# Age Band confusion (25-32 and 33 -39)



## get2anshul (Jul 3, 2015)

Hello All ,

There is a small confusion I want to clarify here , planning to go For Aus PR .

I will be completing 32 years in coming September 15. 

I have heard from some that I will be considered in 25-32 band , if i am running in 32 .

Some have told that I will be considered in 33-39 band even if my age is for eg 32 days and 10 days

as it will be a difference of 5 points , Please let me know what's the correct version , People who have faced this similar scenario can clarify or those who have info reagrding this


----------



## radical (Apr 21, 2014)

get2anshul said:


> Hello All ,
> 
> There is a small confusion I want to clarify here , planning to go For Aus PR .
> 
> ...


It doesnt matter what others or you think as the Skillselect will automatically calculate the points for you accordingly.


----------



## get2anshul (Jul 3, 2015)

radical said:


> It doesnt matter what others or you think as the Skillselect will automatically calculate the points for you accordingly.

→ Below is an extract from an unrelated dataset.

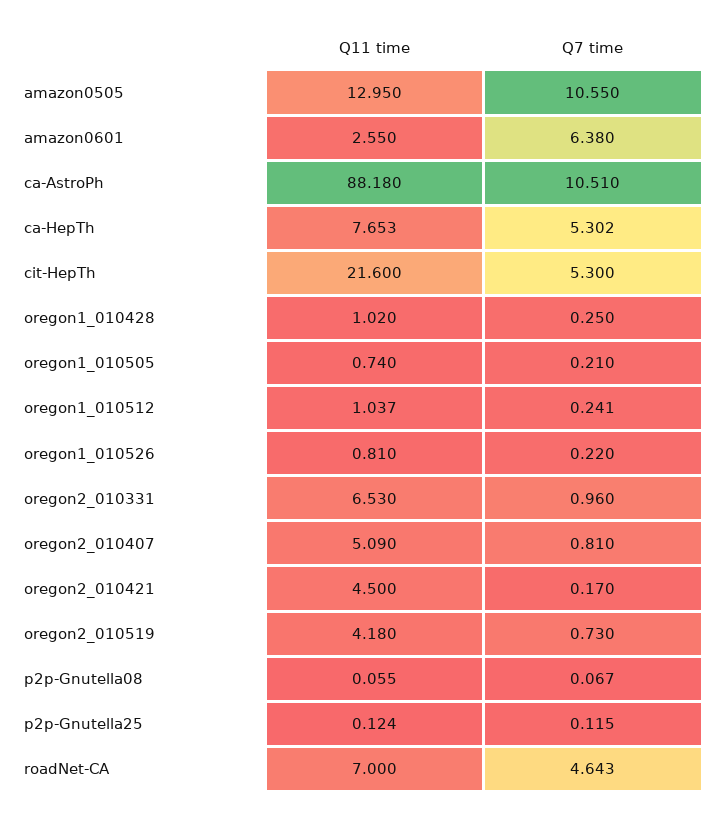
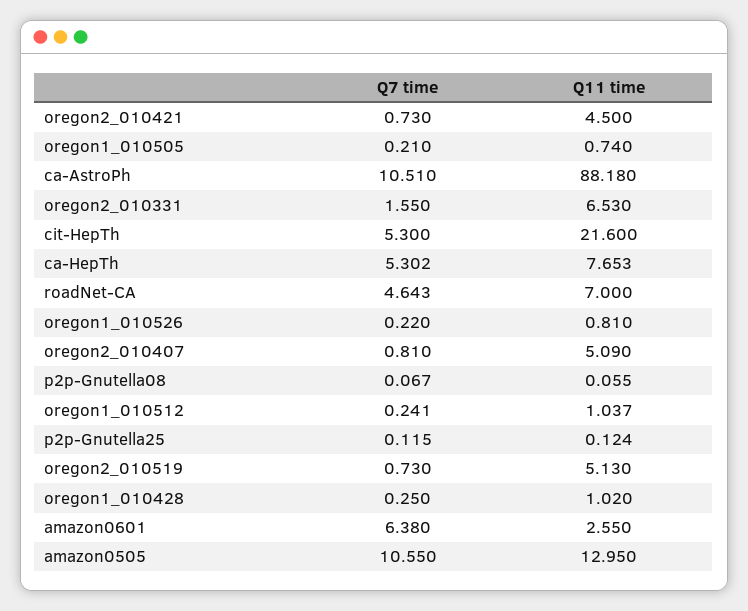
Q7 time, oregon2_010331: 0.96 -> 1.55
Q7 time, oregon2_010421: 0.17 -> 0.73
Q11 time, oregon2_010519: 4.18 -> 5.13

Yes but when you are 32 years and 10 days , which age band you will select or considered?

25 to 32 

or 33 - 39 ??

Thanks fr replying


----------



## c0da (May 18, 2015)

get2anshul said:


> Yes but when you are 32 years and 10 days , which age band you will select or considered?
> 
> 25 to 32
> 
> ...


It's "25 to 32" up to and including when you are 32 years and 364 days.


----------



## TheExpatriate (Feb 7, 2014)

u get 30 points if you are invited up to the day you are 33 minus one day old !


----------



## Maggie-May24 (May 19, 2015)

Ignore things like "I'm running my 32nd year" or I'm 32.5". You're either 32 or your 33. There is no inbetween in the eyes of DIBP. So consider only the last birthday you passed and the age you became at that time.


----------



## ashftc (Oct 30, 2013)

32 years and 364 days = 30 points

33 years and 0 days or 33rd Birthday = 25 points.


----------